シンプル・シンフォニー 作品4 (約18分)

 20世紀イギリスの作曲家ベンジャミン・ブリテンは、イングランド東部サフォーク州の海辺の町ローストフトに生まれた。母親の影響で音楽に親しみ、独学で作曲もしていたブリテンは、11歳のときノーフォークの音楽祭でフランク・ブリッジ(1879~1941)の《交響組曲「海」》を聴き大いに魅(み)せられた。ブリッジは当時、イギリスでは異端の前衛作曲家とされていたが、ブリテンは、1930年にロンドンの王立音楽大学に入学するまで、彼のもとで和声や対位法など音楽の基礎を学んだ。
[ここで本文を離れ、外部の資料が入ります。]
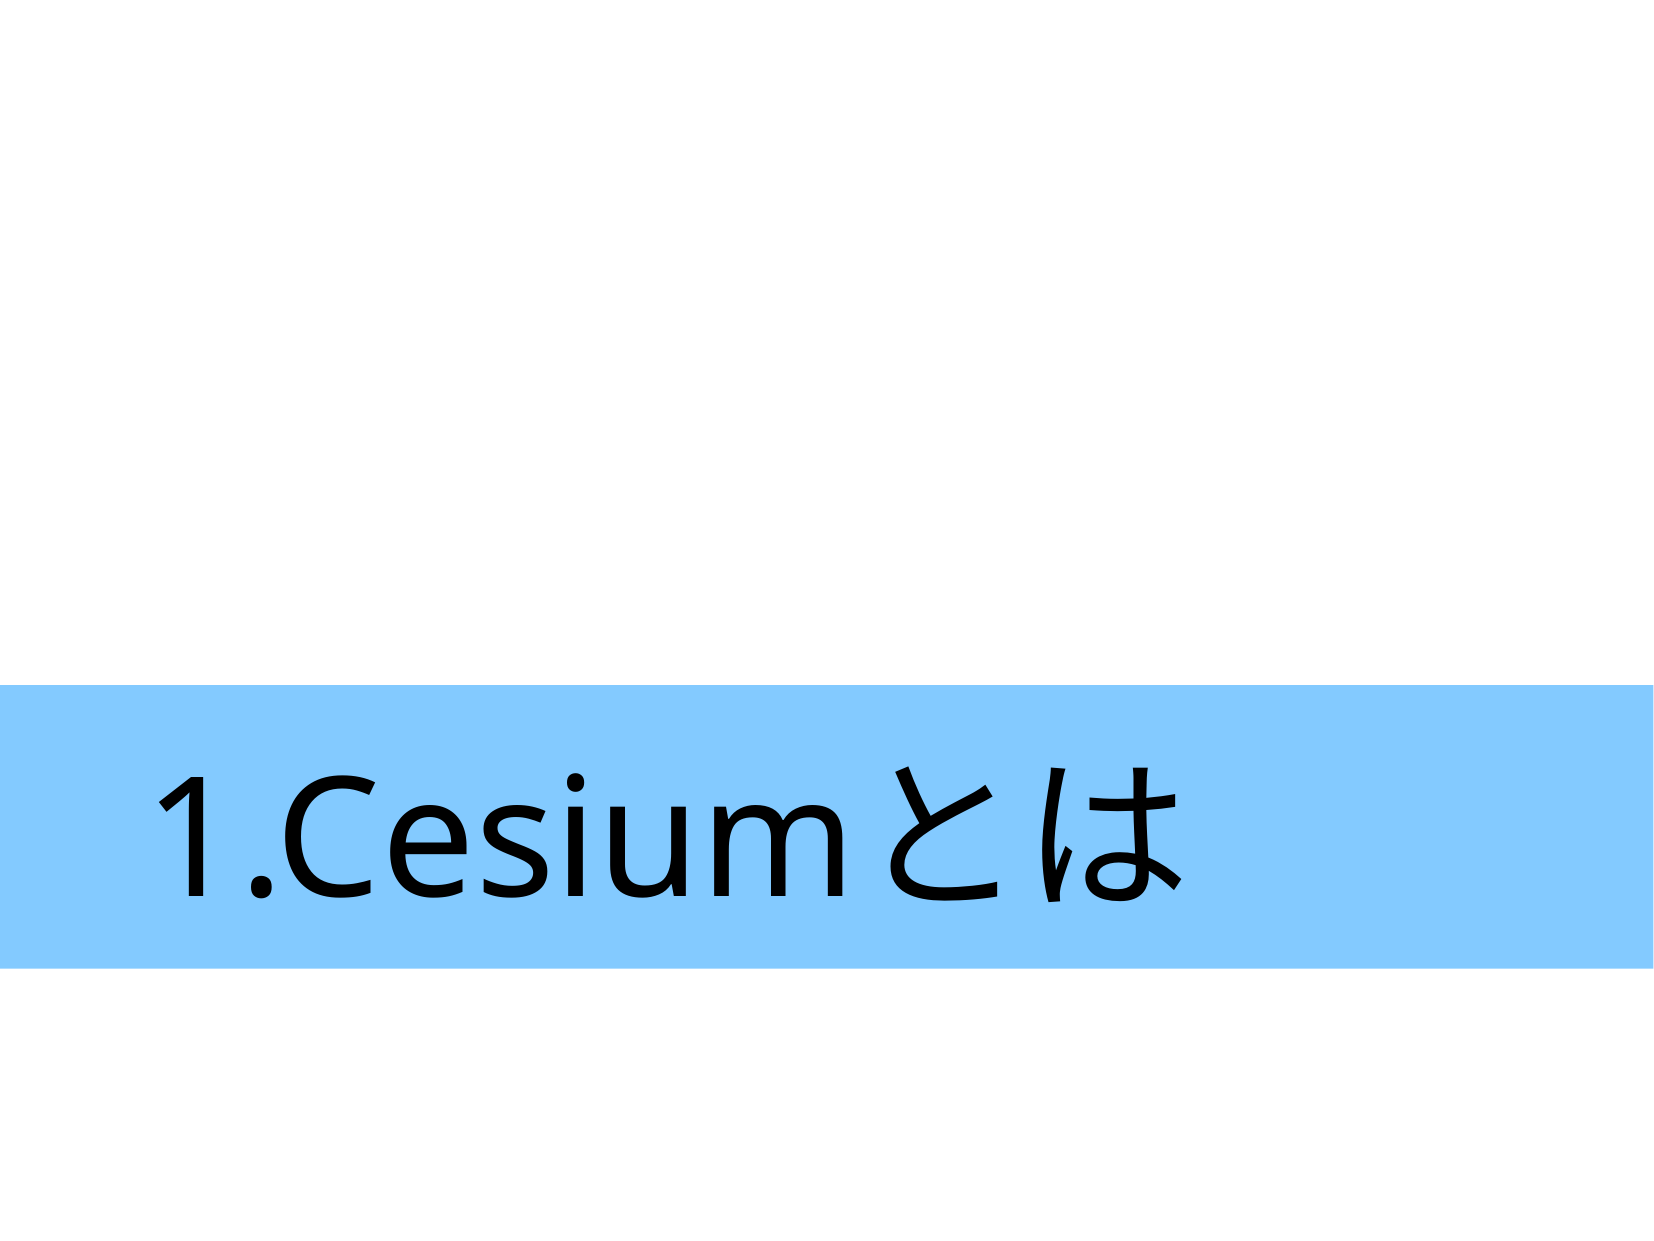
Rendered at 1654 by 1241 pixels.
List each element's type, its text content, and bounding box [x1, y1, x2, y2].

text_box [0, 685, 1654, 969]
title 1.Cesiumとは [35, 720, 1300, 928]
 《シンプル・シンフォニー》は、音楽大学卒業目前の1934年に、9歳から12歳までに書いたピアノ曲や歌曲などの素材をもとに作曲された。各楽章にユニークなタイトルが付され、音楽からは、その才能の早熟ぶりと青年作曲家の瑞々(みずみず)しい感性が伝わってくる。
 第1楽章〈騒々しいブーレ〉 アレグロ・リトミコ。フランス起源の舞曲ブーレに由来する賑(にぎ)やかな音楽。《ピアノ組曲第1番》(1926年)による2拍子のリズムを強調した力強い導入に続いて、チェロから始まる活発な第1主題、1923年作曲の歌曲に基づく第2主題が第1ヴァイオリンに現れる。
 第2楽章〈たのしいピチカート〉 プレスト・ポッシビーレ・ピチカート・センプレ。できる限り素早くと指示され、楽章を通じてピチカートで演奏される。弱音の軽快な主題は、《ピアノのためのスケルツォ》(1924年)に基づく。中間部のトリオ(モルト・ペザンテ)の低音の規則的なリズムに支えられた民謡風の主題は、1924年作曲の歌曲からの引用で、この主題はコーダにも現れる。
 第3楽章〈感傷的なサラバンド〉 ポコ・レント・エ・ペザンテ。サラバンドは3拍子の古典舞曲。《ピアノ組曲第3番》(1925年)による息の長い美しい主題が、ヴァイオリンでしっとりと歌われる。中間部のヴィオラとチェロによる穏やかな主題は、《ピアノのためのワルツ》(1923年)から転用された。
 第4楽章〈浮かれたフィナーレ〉 プレスティッシモ・コン・フオーコ。活発な導入に続いて、《ピアノのためのソナタ第9番》(1926年)による第1主題が目まぐるしく動き、悩ましげな第2主題は1925年作曲の歌曲に基づく。2つの主題の展開に、高音からかけ下りるピチカートなど華やかな演奏効果が加わり、ニ長調で結ばれる。